オリジナルの所有者たちは、「我々の偽物こそが、本物の偽物だ!」と証明しなければならない、という、極めて滑稽な立場に追い込まれました。 大衆の関心は、巨像の真偽から、二人のショーマンの対決という、人間ドラマへと巧みに誘導されていったのです。
第5章:法廷と告白 – 壮大なデマの終焉
バーナムの策略に激怒した所有者たちは、彼を法廷に訴えます。 この時、所有者の一人、ディビット・ハナムが、バーナムの偽物に金を払う大衆の愚かさを嘆いて口にしたのが、あの有名な言葉です。 「騙される人間は、毎分生まれてくる(There’s a sucker born every minute)」 皮肉なことに、この言葉は後に、彼の商売敵であるバーナムのものとして、歴史に刻まれることになりました。
この訴訟は、当初から茶番でした。裁判官は「偽物を偽物だと呼んだことで、訴えられる法的根拠はない」と、訴えを退けます。 そして、この騒動のさなか、ついに首謀者であるジョージ・ハルが、報道機関に対して全てを告白。2ヶ月以上にわたる国中の熱狂は、公式に終焉を迎えたのです。
結論:歴史のファイルに隠された、アメリカの巨人の物語
しかし、驚くべきことに、ジョージ・ハルの告白は、カーディフの巨人の人気を終わらせることはありませんでした。 アメリカの大衆は、騙されたことに憤慨するどころか、このデマの巧妙さと大胆さを称賛し、愛情を込めて巨像を「オールド・ホーキシー(古き偽物おやじ)」と呼ぶようになったのです。
カーディフの巨人の物語は、単なる石の彫像をめぐる話ではありません。 それは、懐疑心と、それでも信じたいという願望。巧妙なペテンに対する、奇妙な称賛。そして、見世物の持つ抗いがたい力。そんな、アメリカ人気質に内在する、不思議な矛盾を映し出す鏡です。

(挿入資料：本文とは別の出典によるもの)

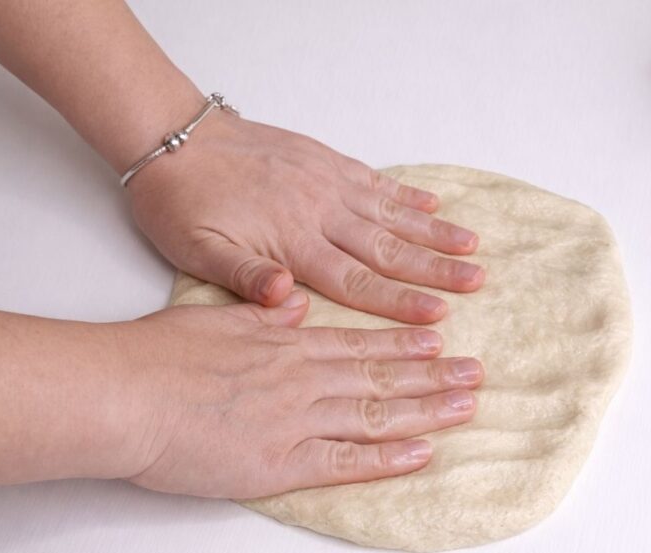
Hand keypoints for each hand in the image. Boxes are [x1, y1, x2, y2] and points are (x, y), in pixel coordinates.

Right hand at [120, 292, 483, 498]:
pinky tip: (422, 452)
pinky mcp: (281, 462)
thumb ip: (262, 315)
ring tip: (466, 404)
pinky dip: (387, 457)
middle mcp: (302, 378)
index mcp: (285, 344)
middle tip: (475, 372)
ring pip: (376, 412)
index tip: (438, 339)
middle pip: (380, 374)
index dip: (403, 343)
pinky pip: (347, 460)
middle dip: (433, 374)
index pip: (358, 343)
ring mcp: (297, 419)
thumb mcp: (217, 317)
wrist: (123, 392)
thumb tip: (293, 305)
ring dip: (426, 408)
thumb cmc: (157, 355)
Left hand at [126, 113, 484, 323]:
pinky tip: (433, 201)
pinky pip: (374, 179)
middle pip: (388, 247)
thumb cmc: (182, 202)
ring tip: (471, 244)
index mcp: (293, 243)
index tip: (438, 315)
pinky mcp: (324, 160)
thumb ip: (244, 278)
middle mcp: (319, 211)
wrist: (174, 139)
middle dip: (436, 268)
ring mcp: (326, 182)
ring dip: (434, 230)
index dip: (399, 301)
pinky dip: (406, 192)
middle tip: (476, 281)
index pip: (357, 280)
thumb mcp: (197, 251)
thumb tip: (287, 300)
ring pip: (391, 212)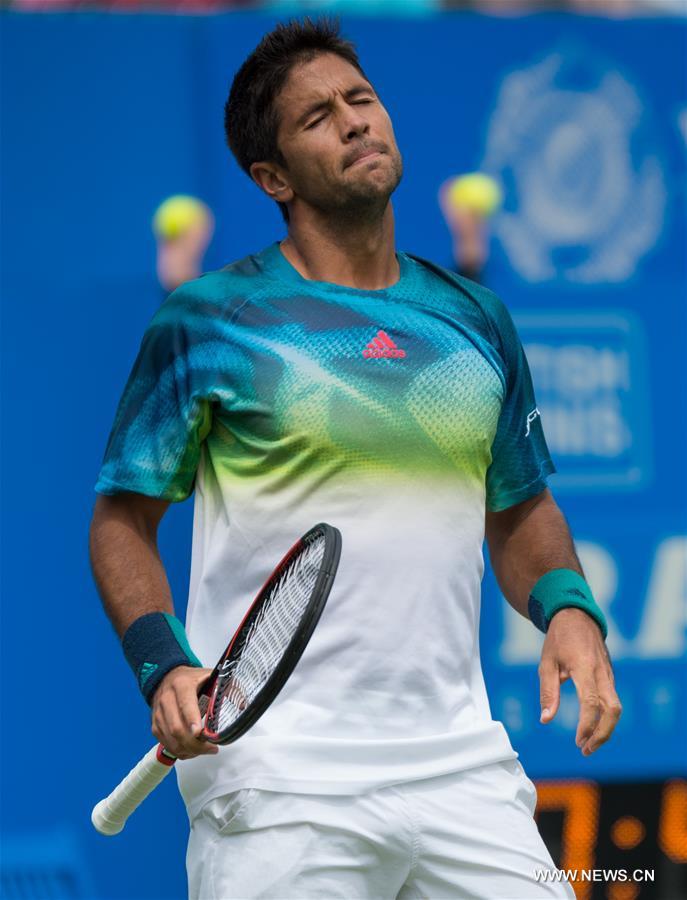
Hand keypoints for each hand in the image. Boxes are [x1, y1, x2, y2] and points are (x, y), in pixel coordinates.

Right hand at [151, 666, 218, 759]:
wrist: (167, 676)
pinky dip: (180, 751)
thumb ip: (227, 687)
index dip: (192, 719)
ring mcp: (159, 713)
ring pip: (171, 740)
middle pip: (176, 728)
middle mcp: (167, 699)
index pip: (185, 704)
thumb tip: (243, 704)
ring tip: (205, 750)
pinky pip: (166, 744)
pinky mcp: (155, 725)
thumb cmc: (192, 679)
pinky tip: (192, 750)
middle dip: (194, 744)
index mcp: (182, 685)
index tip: (200, 732)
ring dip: (189, 750)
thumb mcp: (211, 676)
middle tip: (211, 748)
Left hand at [538, 608, 621, 755]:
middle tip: (586, 750)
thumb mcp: (546, 663)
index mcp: (584, 668)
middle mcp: (602, 672)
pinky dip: (605, 717)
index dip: (587, 725)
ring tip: (587, 744)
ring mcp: (609, 674)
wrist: (577, 616)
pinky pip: (612, 699)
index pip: (592, 702)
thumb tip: (546, 720)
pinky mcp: (609, 675)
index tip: (578, 741)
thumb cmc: (558, 639)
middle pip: (614, 710)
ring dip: (605, 729)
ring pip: (616, 707)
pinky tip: (591, 726)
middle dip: (603, 734)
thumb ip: (548, 692)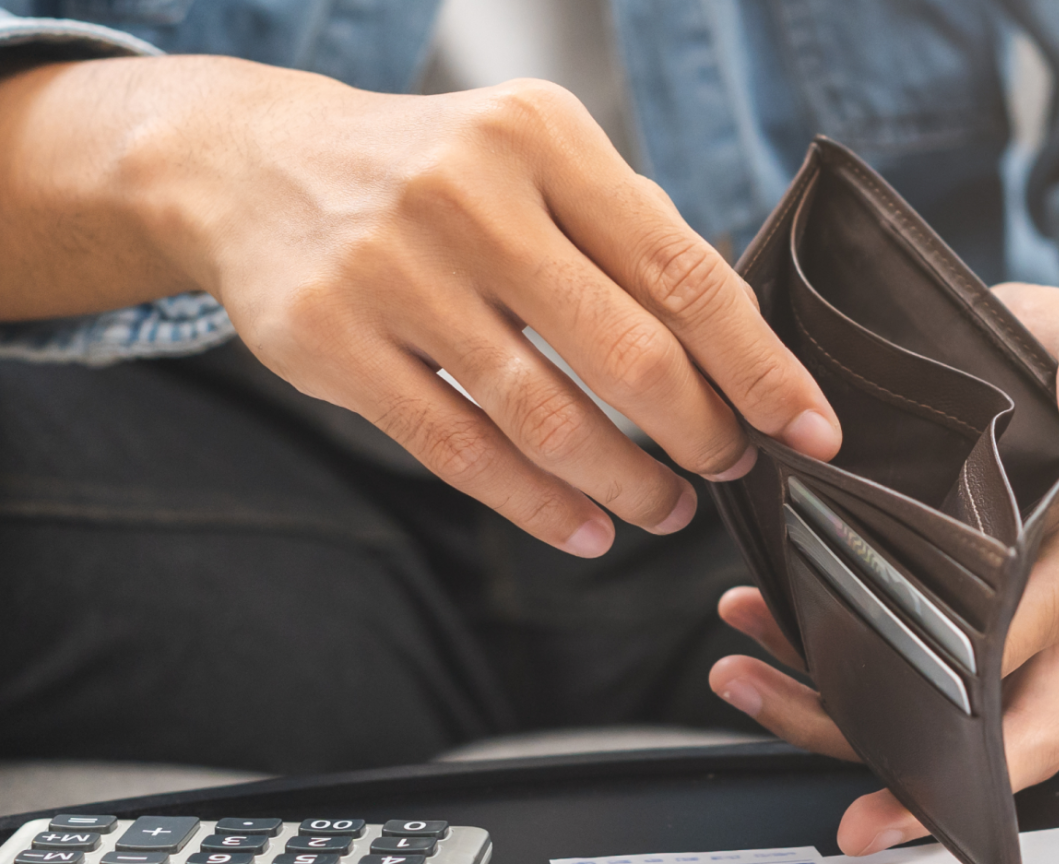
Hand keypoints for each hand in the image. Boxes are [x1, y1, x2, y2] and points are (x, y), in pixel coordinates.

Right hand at [0, 58, 842, 556]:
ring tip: (662, 508)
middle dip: (700, 432)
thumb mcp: (530, 156)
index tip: (809, 428)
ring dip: (625, 482)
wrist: (249, 164)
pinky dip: (536, 504)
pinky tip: (583, 530)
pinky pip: (459, 448)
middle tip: (730, 470)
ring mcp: (394, 269)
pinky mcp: (333, 341)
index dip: (758, 364)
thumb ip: (625, 232)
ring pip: (545, 415)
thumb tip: (741, 347)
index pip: (683, 269)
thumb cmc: (427, 172)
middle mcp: (469, 193)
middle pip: (627, 352)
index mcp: (542, 138)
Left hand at [706, 273, 1058, 854]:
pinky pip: (927, 676)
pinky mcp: (995, 626)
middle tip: (857, 818)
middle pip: (1022, 728)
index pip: (1047, 634)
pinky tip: (766, 639)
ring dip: (852, 718)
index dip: (978, 686)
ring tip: (752, 682)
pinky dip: (840, 669)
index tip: (902, 697)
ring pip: (961, 720)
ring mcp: (1045, 625)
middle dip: (932, 781)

現在、オリジナルの巨像は、ニューヨーク州の農民博物館で、その巨体を横たえています。 それは、科学と信仰、そしてペテンが、ニューヨーク州の片田舎の畑で衝突した、ある特異な時代の風変わりな記念碑として、そして、歴史のファイルに記録された、最も人間くさい物語の一つとして、今なお静かに、訪れる人々に語りかけているのです。